Network copy to SMB share from Windows 10

Leo · January 10, 2019, 5:34pm

It's not that we aren't interested in this issue.

It's that almost every time comes up, with a handful of exceptions, it has ended up coming down to something about how the machines/network are configured that is sensitive to buffer size, or some other thing that's outside our control, impossible for us to reproduce locally, and sometimes even favors Opus over Explorer when the wind blows in another direction.

That's when it isn't just the two programs being configured to do different things. (e.g. If you're copying a lot of small files and Opus is set to preserve dates or other metadata but Explorer isn't, then it has a huge impact, and few people think of such things.)

There have been cases where a real issue has been found and we've been able to improve copy speed. One example was with the progress dialogs being updated too often, in a way that was stalling the read/write threads from continuing when using very fast media, and also causing high CPU usage during copies.

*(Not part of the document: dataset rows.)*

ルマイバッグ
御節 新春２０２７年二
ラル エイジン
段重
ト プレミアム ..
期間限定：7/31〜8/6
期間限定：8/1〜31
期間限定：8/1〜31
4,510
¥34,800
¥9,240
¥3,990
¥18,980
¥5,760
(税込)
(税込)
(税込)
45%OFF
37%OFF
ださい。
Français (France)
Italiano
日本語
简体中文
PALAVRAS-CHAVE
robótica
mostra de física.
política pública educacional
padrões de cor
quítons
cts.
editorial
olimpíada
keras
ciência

So there certainly are places where improvements can be made, and we're more than happy to make them, but we're also weary from many years of threads like this where it has turned out to be factors outside our control.

We're looking into getting some 10gig network hardware but it's literally 10x the price of 1gig (and that's for the low-end stuff that's limited to connecting only two rooms/machines). It's not mainstream at all, which is a shame as 1gig is not fast enough even for HDDs these days. (If 10gig was mainstream, I'd have my entire setup on it already.)

In the meantime, I did a test using two RAM disks and localhost networking.

RAM disks are even faster than SSD, obviously, so that should tell us something about the maximum throughput Opus can reach.
localhost networking won't simulate all the network hardware between machines, of course, but it means the data is at least going through the network stack in Windows, even if it gets to take a huge shortcut without hitting a real network. Best we can really do in short notice without 10gig hardware.
Opus isn't involved in sending network packets or low-level filesystem access anyway, so if there is any difference between copying to a share on localhost and copying to a real network share, then any issues introduced there suggest the operating system or network hardware are not correctly buffering the data for smooth transmission.

If there is a way we can modify our side to make it run more smoothly, we're open to that, even if the problem really is that the OS is failing to do its side properly, but it's difficult to guess what that might be, especially without being able to reproduce the problem locally and play with different buffer sizes and so on.

The performance-critical file copy code is very simple. The code that happens before and after it to decide what to copy where and with which name & metadata, as well as error handling, streaming from archives, etc., is complex, but the main copy loop is very simple:

We call ReadFile and WriteFile in a loop, and send updates to the progress dialog every so often.
If non-buffered I/O is turned off (the default), then both calls are done on the same thread, but the OS is told to perform readahead buffering. If the OS is doing its job, the reads will be buffered in parallel to the writes.
If non-buffered I/O is turned on, we tell the OS not to do its own buffering on the read side, and do it ourselves. A separate thread calls ReadFile in parallel to the main thread calling WriteFile.
Note that non-buffered I/O is never used for the network share side of things, even when enabled in Preferences, so in today's test it isn't relevant to the write side of things, since we're copying to a network share.

I set up two 10GB RAM drives, V: and W:, located in physical memory (not the page file) using ImDisk:

A network share pointing to the W: disk was created, and I then copied a ~10GB file from the V: drive to the network share, using Opus, then Explorer, then Opus, then Explorer again. (Since everything is in RAM, caching should not play much of a part, unlike normal tests, so the order of the tests shouldn't matter too much.)

Here's a video showing what happened:

If anything, I'd say Opus is faster than Explorer in this case, just based on the progress dialogs. The two are close enough that I'd just call it even. (Unfortunately, Task Manager doesn't show performance graphs for this kind of disk, so I had to go by the progress dialogs, but those usually favor Explorer and disadvantage Opus, due to Explorer closing the dialog before buffers have been fully flushed, so if Opus looks faster/equivalent here, I'd say it is.)

We're seeing copy speeds of around 2GB/s (2 gigabytes a second) to a (localhost) network share there, copying the ~10GB file in about 3 seconds (or about 4-5 seconds in Explorer's case).

So whatever else is going on, the copy code in Opus is not limited to 350MB/s, we can definitely say that.